Delhi govt firm on energy plants despite protests

  • 13/04/2011

  • Times Of India (New Delhi)

New Delhi: The Sheila Dikshit government will have none of the protests and Union environment minister Jairam Ramesh's green concerns and stands firm on commissioning the waste-to-energy projects in Timarpur-Okhla and Ghazipur. The residents and ragpickers were up in arms against the projects, while the Union minister had requested the Delhi government to reconsider the location of these plants. But, the Sheila Dikshit government filed an affidavit in the Supreme Court just a couple of days after Ramesh visited the project site at Okhla and said: "The Timarpur-Okhla project would utilise 2,050 tonnes per day of municipal waste to generate over 16 MW of green electricity and is expected to be complete by this year." The affidavit was filed by counsel Wasim A Qadri before a Bench headed by Justice D K Jain, which was hearing amicus curiae Ranjit Kumar about the looming power shortage in the capital during the coming summer days. The government said: "The Ghazipur project would also process 1,300 tonnes per day of municipal waste generated in the Trans-Yamuna area to produce 12 MW of green electricity and is expected to be completed by 2012." "A pilot plant of 500 kilograms per day based on Bhabha Atomic Research Centre technology has been set up at Delhi Secretariat for conversion of kitchen waste to bio-gas as a suitable replacement of LPG," it said. The Dikshit government also told the SC that the cabinet had approved grant of 33% capital subsidy for installation of Decentralised Waste Treatment Plants for bio-gas production.
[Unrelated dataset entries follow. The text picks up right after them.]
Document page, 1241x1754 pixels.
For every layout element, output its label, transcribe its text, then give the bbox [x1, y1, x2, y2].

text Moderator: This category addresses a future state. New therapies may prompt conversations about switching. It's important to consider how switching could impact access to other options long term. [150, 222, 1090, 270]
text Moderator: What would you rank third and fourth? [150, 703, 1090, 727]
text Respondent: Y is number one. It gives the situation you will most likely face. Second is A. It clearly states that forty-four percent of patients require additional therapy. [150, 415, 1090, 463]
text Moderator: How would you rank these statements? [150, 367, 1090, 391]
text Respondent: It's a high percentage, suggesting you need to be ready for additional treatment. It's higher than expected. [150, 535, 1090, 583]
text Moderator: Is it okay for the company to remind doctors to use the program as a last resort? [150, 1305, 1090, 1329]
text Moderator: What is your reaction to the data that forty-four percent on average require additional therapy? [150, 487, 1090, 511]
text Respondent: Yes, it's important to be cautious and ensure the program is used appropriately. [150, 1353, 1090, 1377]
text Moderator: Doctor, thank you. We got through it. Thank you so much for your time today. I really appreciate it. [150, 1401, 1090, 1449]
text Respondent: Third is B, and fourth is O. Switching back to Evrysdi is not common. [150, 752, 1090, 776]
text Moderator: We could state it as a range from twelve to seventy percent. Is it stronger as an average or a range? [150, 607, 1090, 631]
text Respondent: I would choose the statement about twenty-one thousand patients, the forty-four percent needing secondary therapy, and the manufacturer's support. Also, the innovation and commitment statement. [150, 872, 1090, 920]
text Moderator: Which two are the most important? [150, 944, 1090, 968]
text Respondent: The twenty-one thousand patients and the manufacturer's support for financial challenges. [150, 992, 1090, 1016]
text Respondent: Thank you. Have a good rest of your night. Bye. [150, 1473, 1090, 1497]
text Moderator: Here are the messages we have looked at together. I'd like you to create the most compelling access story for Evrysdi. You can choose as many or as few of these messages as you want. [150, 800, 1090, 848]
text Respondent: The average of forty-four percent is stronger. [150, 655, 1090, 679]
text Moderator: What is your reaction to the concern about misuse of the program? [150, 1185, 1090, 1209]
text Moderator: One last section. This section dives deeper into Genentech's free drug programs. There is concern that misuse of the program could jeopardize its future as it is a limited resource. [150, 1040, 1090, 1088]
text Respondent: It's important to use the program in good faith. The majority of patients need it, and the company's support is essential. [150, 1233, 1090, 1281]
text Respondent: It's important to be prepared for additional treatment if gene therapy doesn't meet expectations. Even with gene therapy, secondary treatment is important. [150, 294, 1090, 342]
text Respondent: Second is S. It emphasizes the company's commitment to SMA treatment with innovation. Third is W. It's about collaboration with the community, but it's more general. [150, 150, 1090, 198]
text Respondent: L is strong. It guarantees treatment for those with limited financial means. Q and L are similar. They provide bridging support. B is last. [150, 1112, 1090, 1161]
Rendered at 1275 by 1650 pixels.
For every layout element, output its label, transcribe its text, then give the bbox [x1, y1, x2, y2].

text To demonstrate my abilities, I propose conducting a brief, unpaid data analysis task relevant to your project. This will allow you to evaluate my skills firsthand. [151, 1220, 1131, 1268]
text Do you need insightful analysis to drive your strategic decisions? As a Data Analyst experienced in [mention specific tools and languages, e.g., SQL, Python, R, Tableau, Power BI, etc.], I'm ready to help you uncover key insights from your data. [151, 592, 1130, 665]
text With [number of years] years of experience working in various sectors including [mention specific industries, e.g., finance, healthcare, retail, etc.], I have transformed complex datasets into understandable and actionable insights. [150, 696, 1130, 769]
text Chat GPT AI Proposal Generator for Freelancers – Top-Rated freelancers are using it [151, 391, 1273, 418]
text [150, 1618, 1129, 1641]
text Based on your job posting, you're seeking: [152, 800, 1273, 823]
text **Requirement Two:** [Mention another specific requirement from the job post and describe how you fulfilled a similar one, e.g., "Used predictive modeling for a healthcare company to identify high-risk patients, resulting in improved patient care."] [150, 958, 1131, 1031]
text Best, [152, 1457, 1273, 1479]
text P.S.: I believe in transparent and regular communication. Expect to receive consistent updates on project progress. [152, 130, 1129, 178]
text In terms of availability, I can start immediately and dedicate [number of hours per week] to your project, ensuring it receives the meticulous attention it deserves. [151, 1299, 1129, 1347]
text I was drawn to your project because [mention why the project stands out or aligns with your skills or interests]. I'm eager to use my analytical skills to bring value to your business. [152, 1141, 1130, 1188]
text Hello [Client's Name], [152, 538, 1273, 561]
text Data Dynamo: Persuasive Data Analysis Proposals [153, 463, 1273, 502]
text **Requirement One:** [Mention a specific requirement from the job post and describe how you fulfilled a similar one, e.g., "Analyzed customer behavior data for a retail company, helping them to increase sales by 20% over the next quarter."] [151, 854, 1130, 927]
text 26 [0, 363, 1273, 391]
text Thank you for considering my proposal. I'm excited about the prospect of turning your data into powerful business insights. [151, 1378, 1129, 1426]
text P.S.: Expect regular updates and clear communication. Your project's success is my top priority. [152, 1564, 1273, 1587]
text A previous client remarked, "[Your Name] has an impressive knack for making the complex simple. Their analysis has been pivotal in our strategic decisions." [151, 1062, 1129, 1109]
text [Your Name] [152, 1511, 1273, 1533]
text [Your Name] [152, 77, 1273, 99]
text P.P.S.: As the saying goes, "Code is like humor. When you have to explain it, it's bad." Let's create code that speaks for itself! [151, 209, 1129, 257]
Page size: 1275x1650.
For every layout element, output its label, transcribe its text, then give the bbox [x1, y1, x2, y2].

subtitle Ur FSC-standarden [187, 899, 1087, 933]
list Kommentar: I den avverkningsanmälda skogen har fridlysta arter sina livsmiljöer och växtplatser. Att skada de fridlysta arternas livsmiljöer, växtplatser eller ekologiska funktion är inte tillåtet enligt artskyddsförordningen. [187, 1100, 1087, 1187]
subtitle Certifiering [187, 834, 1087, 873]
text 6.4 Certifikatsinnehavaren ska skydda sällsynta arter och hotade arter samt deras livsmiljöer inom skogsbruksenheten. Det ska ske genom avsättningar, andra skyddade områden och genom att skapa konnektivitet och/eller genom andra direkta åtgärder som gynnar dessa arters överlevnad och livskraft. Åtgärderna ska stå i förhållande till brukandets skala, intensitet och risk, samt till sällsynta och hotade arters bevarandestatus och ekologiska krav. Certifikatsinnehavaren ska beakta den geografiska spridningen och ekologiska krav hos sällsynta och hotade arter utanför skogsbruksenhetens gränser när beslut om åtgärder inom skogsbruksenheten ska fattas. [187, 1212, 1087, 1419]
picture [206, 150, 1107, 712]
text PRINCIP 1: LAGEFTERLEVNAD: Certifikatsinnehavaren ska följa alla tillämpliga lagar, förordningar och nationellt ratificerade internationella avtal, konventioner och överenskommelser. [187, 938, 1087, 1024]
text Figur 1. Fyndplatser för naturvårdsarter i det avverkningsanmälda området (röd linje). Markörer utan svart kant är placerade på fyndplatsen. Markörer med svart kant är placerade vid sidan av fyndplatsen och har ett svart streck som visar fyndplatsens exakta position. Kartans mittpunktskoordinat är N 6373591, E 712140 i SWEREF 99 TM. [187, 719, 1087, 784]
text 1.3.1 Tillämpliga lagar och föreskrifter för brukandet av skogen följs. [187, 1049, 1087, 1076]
On energy conservation attempts, it said the Delhi Traffic Police would use solar energy by the end of the next year for all 730 traffic signals and 426 traffic blinkers functioning in the capital. Waste pickers along with environmentalists and civil society groups had protested against the setting up of waste-to-energy plants in the city. They had said the incinerator plants at Okhla, Timarpur and Ghazipur were being built with complete disregard to the public health concerns of residents. On March 31, Ramesh had visited the under-construction waste-to-energy plant in Okhla along with Central Pollution Control Board chairman S P Gautam. Ramesh had earlier written a letter to chief minister Shiela Dikshit to reconsider the location of the Timarpur-Okhla wasteto-energy plant.